Together, these variations can lead to vastly different results between measurements. The percentage difference that would be exceeded half the time(!) between two measurements of testosterone was roughly 25 %. So if you measure 575 ng/dL (20 nmol/L) today, there’s a 50 % chance that the next measurement will be less than 460 ng/dL (16 nmol/L) or more than 720 ng/dL (25 nmol/L) as a result of assay and biological variation. Considerably bigger differences will occur too, but less frequently.
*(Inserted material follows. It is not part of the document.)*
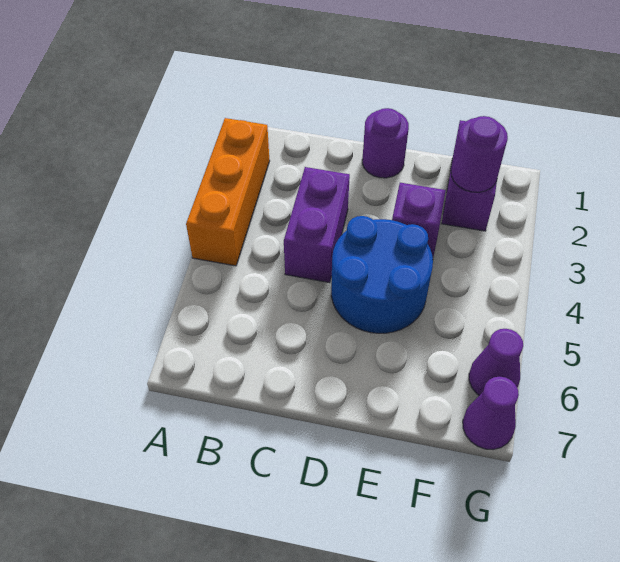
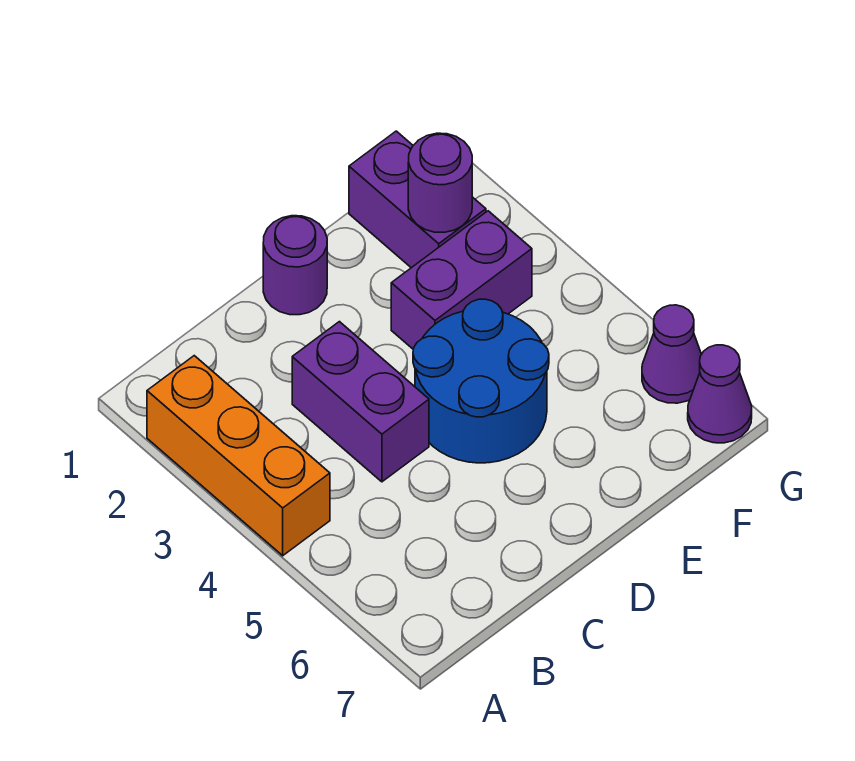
purple 1x1 brick [392,183,446,257] -> purple 1x2 brick [391,211,532,349]

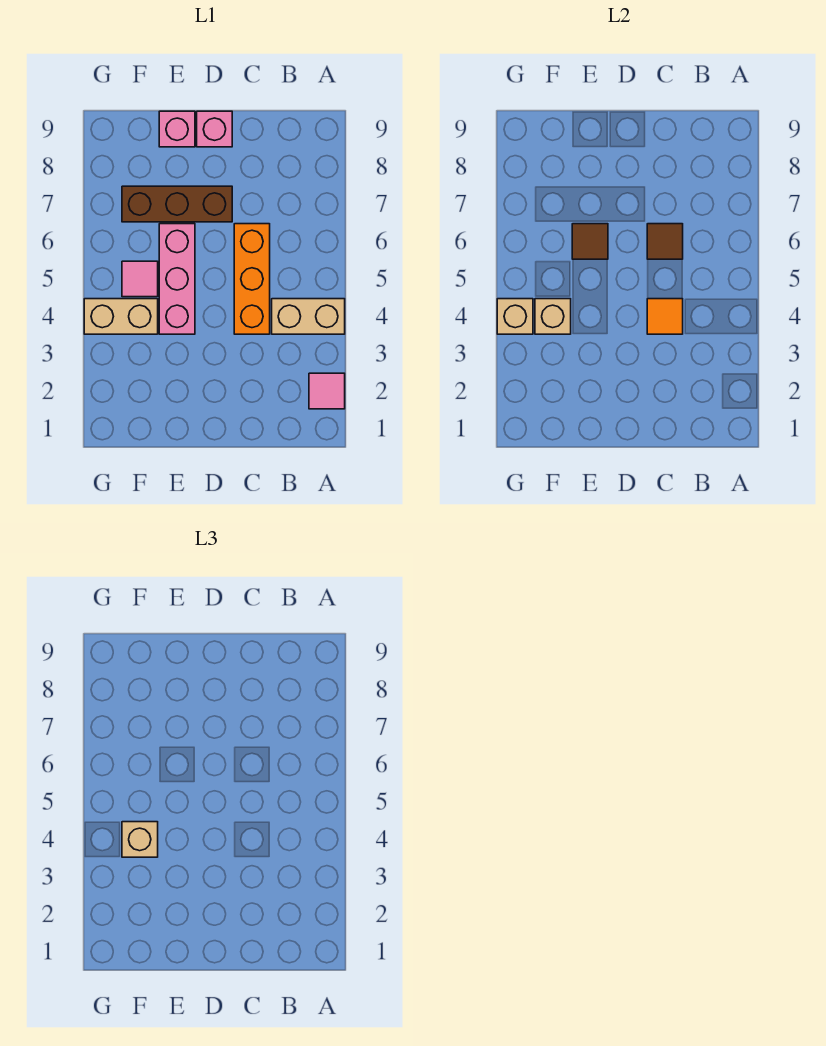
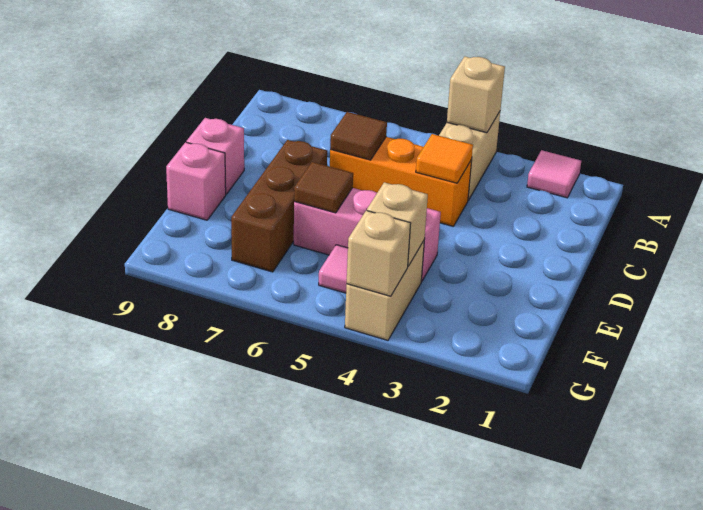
tan 1x1 brick [122,822,158,857] -> tan 1x1 brick moved to [447,57,505,133]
These variations in testosterone will be smaller, but still significantly present, with more precise measurements such as those performed with liquid chromatography tandem mass spectrometry (LC-MS/MS). After all, over half the variation appears to be the result of biological variation. So always keep this in mind when interpreting blood values.

Conclusion

It’s hard to say something about small-to-moderate variations between testosterone measurements of an individual. Assay and biological variation simply lead to varying results between measurements. A drop between measurements doesn’t necessarily mean your testosterone is deteriorating and neither does an increase necessarily mean that it’s improving. The amplitude of the change and the mean value over several tests over time should be taken into account, as well as clinical signs of hypogonadism when testosterone deficiency is suspected.

References

1. Krasowski, Matthew D., et al. “Cross-reactivity of steroid hormone immunoassays: clinical significance and two-dimensional molecular similarity prediction.” BMC clinical pathology 14.1 (2014): 1-13.
2. Cao, Zhimin Tim, et al. “Accuracy-based proficiency testing for testosterone measurements with immunoassays and liquid chromatography-mass spectrometry.” Clinica Chimica Acta 469 (2017): 31-36.
3. Brambilla, Donald J., et al. “Intraindividual variation in levels of serum testosterone and other reproductive and adrenal hormones in men.” Clinical endocrinology 67.6 (2007): 853-862.